Reorganisatie: plat, stil of natuurlijk
De Rijksdienst bijvoorbeeld, is hybride door de veelheid, complexiteit, vorm, route en snelheid van informatie. Grenzen van beleidsdomeinen schuiven, krimpen of zetten uit; op elk onderwerp is wel overlap. Een goede overheid is dus ingewikkeld en stroperig, want anders heerst regentisme en geen samenwerking en afstemming. Bestuur, beleid en uitvoering eisen op alle echelons georganiseerde inzicht en ervaring. Daarnaast wordt afgerekend op reactiesnelheid. Als iets hiervan niet goed loopt, is nerveus gedrag het gevolg. Een structuur die juist op moeilijke momenten moet standhouden en rust brengen is dus cruciaal. Dat zijn werkroutines en structuren die tot samenwerken dwingen, maar geen voortgangsbelemmeringen vormen. Met dergelijke structuren hoeven overheids- en bedrijfsmanagers minder vaak verantwoordelijk worden gehouden voor crises en onopgeloste vraagstukken.
Platte reorganisaties, die alleen domeinen en personeelssamenstelling omgooien, zijn nog steeds populair, zeker in tijden ban bezuinigingen en personeelsreducties. Vaak wordt deze vervangen, of gaat ze gepaard aan, een meer kokette cultuurveranderingsoperatie. Ik noem dat stille reorganisaties.
Met deze interventies worden bemanningsleden wel overboord gekieperd of springen degenen die averij zien aankomen liever zelf, maar krijgt men geen vat op de ‘natuurlijke’ organisatie: die van de mensen in het bedrijf die wel weten wat ze moeten doen. Voor goede werknemers is immers alleen verbetering acceptabel; voor machtsspel zijn zij vaak niet te porren. Het gaat hen om prettig werken in een goede samenwerking tussen inhoudelijke en stafachtige competenties, combinatie van vernieuwende beleidskracht, betrouwbare uitvoering en om afdelingen die effectief kritische massa bezitten. Stille en platte reorganisaties ondergraven de continuïteit; het begin van een rampscenario. Vernieuwing van beleid is essentieel; het radicaal “omgooien van de tent” leidt tot navelstaren en positiespel. Voor natuurlijke reorganisaties is altijd draagvlak: dat werkt namelijk lekker en dat ziet iedereen in.

__________

● **OPDRACHTEN**
(a) Beantwoord de volgende vragen over de tekst over reorganisaties.
(i) Waarop wordt volgens de tekst naast inzicht en ervaring afgerekend?
(ii) Hoe noemt de schrijver een cultuurveranderingsoperatie die een platte reorganisatie vervangt of ermee gepaard gaat?
(iii) Waartoe leidt het radicaal "omgooien van de tent" volgens de tekst?
(b) Noem alle eigenschappen van informatie waardoor de Rijksdienst volgens de tekst over reorganisaties hybride is.
(c) Schrijf een vervolg op de tekst over reorganisaties dat aansluit op de laatste zin.

● **INVOERGEGEVENS**
__________

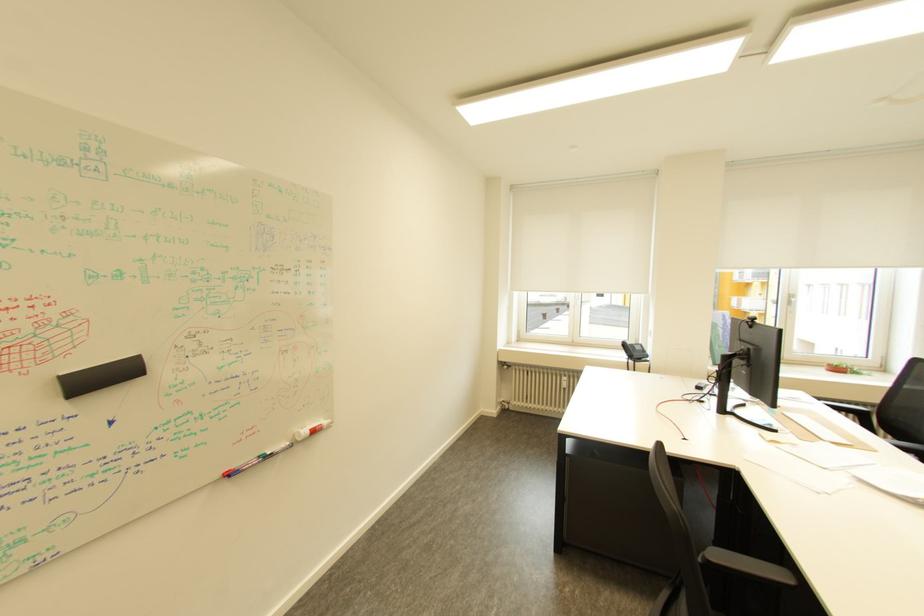
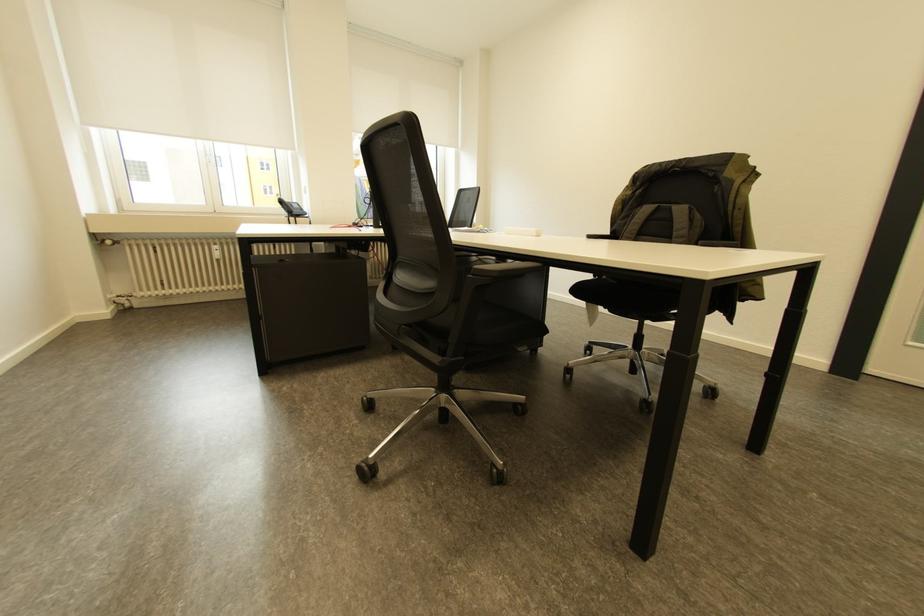
Question: The camera is either moving clockwise (left) or counter-clockwise (right) around the object. The first image is from the beginning of the video and the second image is from the end. Is the camera moving left or right when shooting the video?

Choices:
 (A) Left
 (B) Right

Answer: (A)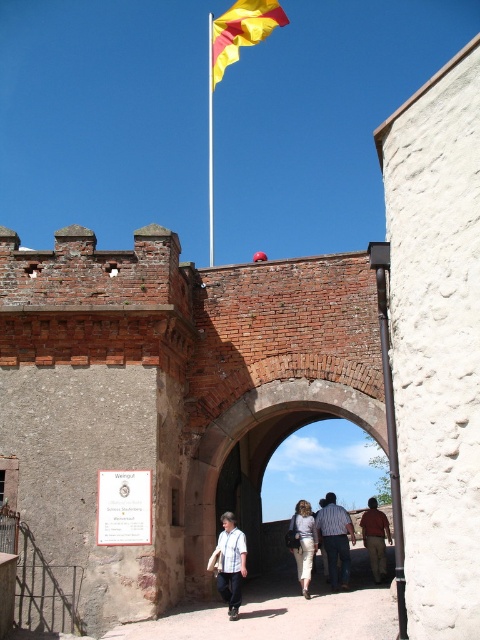
Is brick wall at center bigger than white shirt at center?

Yes, brick wall at center is bigger than white shirt at center.

Is brick wall at center to the left of white shirt at center from the viewer's perspective?

Incorrect, brick wall at center is not on the left side of white shirt at center.

Is point (57, 506) farther from camera compared to point (235, 540)?

No, it is not.

At what (x,y) coordinates should I click in order to perform the action: click on brick wall at center. Please return your answer as a coordinate pair (x, y). This screenshot has height=640, width=480. Looking at the image, I should click on (169, 394).

Is white shirt at center to the left of striped cotton shirt at center from the viewer's perspective?

Indeed, white shirt at center is positioned on the left side of striped cotton shirt at center.

Find the location of a particular element. This screenshot has height=640, width=480. white shirt at center is located at coordinates (229, 563).

Who is more forward, (228, 561) or (322, 518)?

Point (228, 561)

This screenshot has width=480, height=640. I want to click on white shirt at center, so click(229, 563).

Between point (228, 32) and point (337, 518), which one is positioned behind?

The point (228, 32) is more distant.

Who is taller, yellowmaterial/textureflag at upper center or striped cotton shirt at center?

yellowmaterial/textureflag at upper center

Does point (230, 17) come behind point (336, 564)?

Yes, it is.

Locate an element on the screen. The image size is (480, 640). yellowmaterial/textureflag at upper center is located at coordinates (240, 32).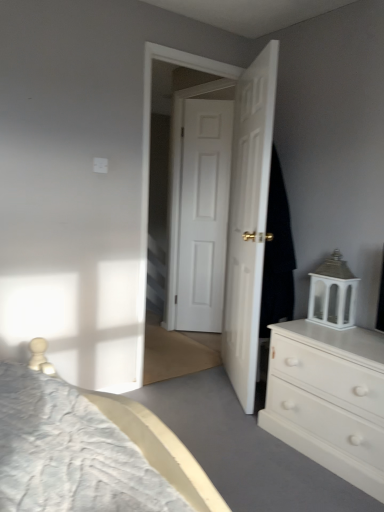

__________

● **ANTWOORDEN**
(a)
(i) Op reactiesnelheid.
(ii) Een stille reorganisatie.
(iii) Tot navelstaren en positiespel.

(b) De veelheid, de complexiteit, de vorm, de route en de snelheid van informatie.

(c)
Blinde vlekken bij overheden
Se idee van kerntaken en kerncompetenties zoals verwoord door Prahalad en Hamel, kan niet één op één van de private naar de publieke sector worden vertaald. Burgers zijn hierin, en in praatjes van politici en overheidsbestuurders, niet geïnteresseerd. Zij zijn wèl geïnteresseerd in de vraag of de overheid geen taken laat liggen. Voor burgers zitten de voordelen van publieke diensten in betrouwbaarheid, gemeenschappelijkheid en uniciteit, en nauwelijks in de vraag wie dit beter of goedkoper kan. De betrouwbaarheid die maakt dat de Staat de laagste rente bedingt en de collectiviteit die ook zonder individuele winst diensten legitimeert, impliceren dat de overheid uniek en veelgevraagd is.
Overheidsoptreden toont vaak dezelfde blinde vlek: onderschatting van inhoudelijke en personele finesses (competenties) van de departementale structuur in relatie tot daarop aansluitende aspecten in het bestuurde veld.
Elke taak-, bevoegdheid- en verantwoordelijkheidsverdeling kent intrinsieke onbalans en onduidelijkheid, en kampt met competentiestrijd en mismanagement. Het is onbegrijpelijk dat het formaliseren van de structuur vaak een verplicht en verwaarloosd nummer is nà de reorganisatie (“we hadden dat toch al afgesproken?”).
Evenwichtherstellende interventies zijn dan uitgefilterd en er zijn onvoldoende checks and balances. Ook de opgelegde cultuurverbetering “lekt weg” als er niet tegelijk een intelligente bestuursjuridische structuur klaar staat die met draagvlak is ontworpen.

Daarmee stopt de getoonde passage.